## Brief 1:
Revise everything in the forum excerpt about traffic stops from "This one will" down to "the car stop.", putting "probable cause" wherever "PC" appears.
## Brief 2:
Pick up the forum excerpt about traffic stops after its final sentence and carry it forward.

## Given passage:
Besides, why should I have to pay more for my ins. because some cheap *** dirtbag who doesnt have ins. crashes into me and now my ins. has to cover the damages.  

And as for checking to see whos driving a car and why they're driving it....yes, thats legal too.  Cops where I work have stopped cars for various violations, and have requested me to call the registered owner to see who is driving the car, if the owner knows where the car is, etc.


----------



## Archangel M (Apr 24, 2009)

This one will probably send some folks around the bend, but there is case law that states that an officer can run a plate...have it come back valid...run the license of the *R*egistered *O*wner...and if the RO comes back suspended or wanted (and the person operating the vehicle is the same sex and approximate age as the RO) the officer has PC to make the car stop.

## Extracted data:
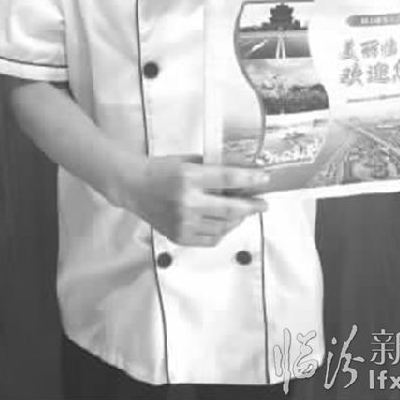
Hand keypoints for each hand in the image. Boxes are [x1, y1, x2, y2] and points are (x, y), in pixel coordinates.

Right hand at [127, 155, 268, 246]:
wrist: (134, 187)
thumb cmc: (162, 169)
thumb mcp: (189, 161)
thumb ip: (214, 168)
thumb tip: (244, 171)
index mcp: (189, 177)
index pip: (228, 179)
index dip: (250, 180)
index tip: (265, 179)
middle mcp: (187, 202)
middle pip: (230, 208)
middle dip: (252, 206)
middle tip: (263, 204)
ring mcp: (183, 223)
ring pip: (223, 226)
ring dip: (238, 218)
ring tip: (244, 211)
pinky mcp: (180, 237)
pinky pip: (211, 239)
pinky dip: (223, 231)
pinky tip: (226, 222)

--

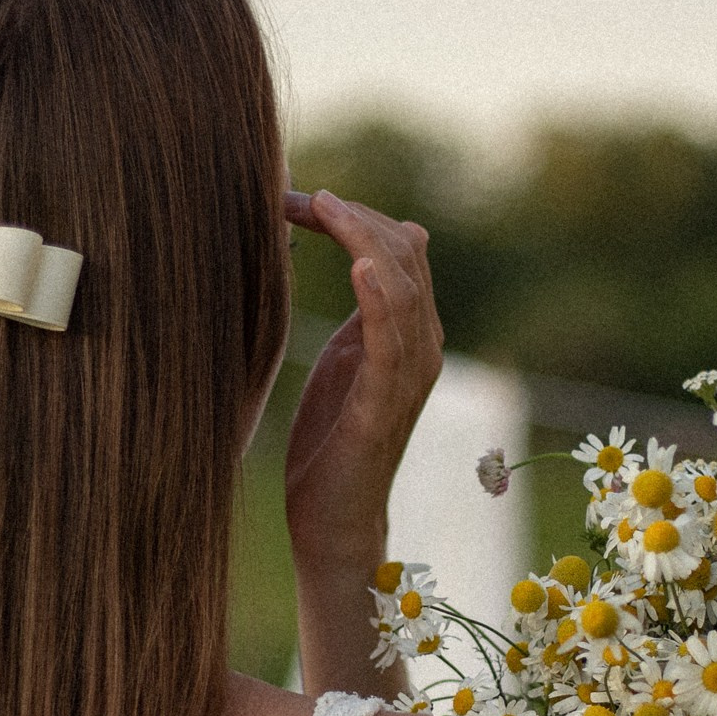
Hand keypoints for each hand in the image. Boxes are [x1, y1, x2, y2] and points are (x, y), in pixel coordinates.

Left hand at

## Exercise output 1:
This one will probably send some folks around the bend, but there is case law that states that an officer can run a plate...have it come back valid...run the license of the *R*egistered *O*wner...and if the RO comes back suspended or wanted (and the person operating the vehicle is the same sex and approximate age as the RO) the officer has probable cause to make the car stop.

## Exercise output 2:
From my notes;

_STATE V DONNIS: The essential facts in these appeals are undisputed. Police officers randomly entered the license plate numbers of Donis's and Gordon's vehicles, and discovered that their driving privileges had been suspended. Donis and Gordon challenged the officer's suspicionless access of the DMV information as unconstitutional under Article I, paragraph 7 of the New Jersey Constitution. One trial court found that there was no expectation of privacy with respect to the information. The other found that the intrusion satisfied the reasonableness standard for searches and seizures._

_The Appellate Division consolidated the appeals and affirmed in a per curiam opinion. It held that there was no unconstitutional intrusion because the license plates are openly displayed and the records accessed by the MDT are public. The Supreme Court granted certification._

_Law enforcement officers have the right to randomly use MDTs to determine from a motorist's license plate the status of the vehicle and of the registered owner's driver's license. If that inquiry discloses a basis for further police action, then the officer may access personal information about the registered owner._


----------



## jks9199 (Apr 24, 2009)

Thesemindz said:


> Bull.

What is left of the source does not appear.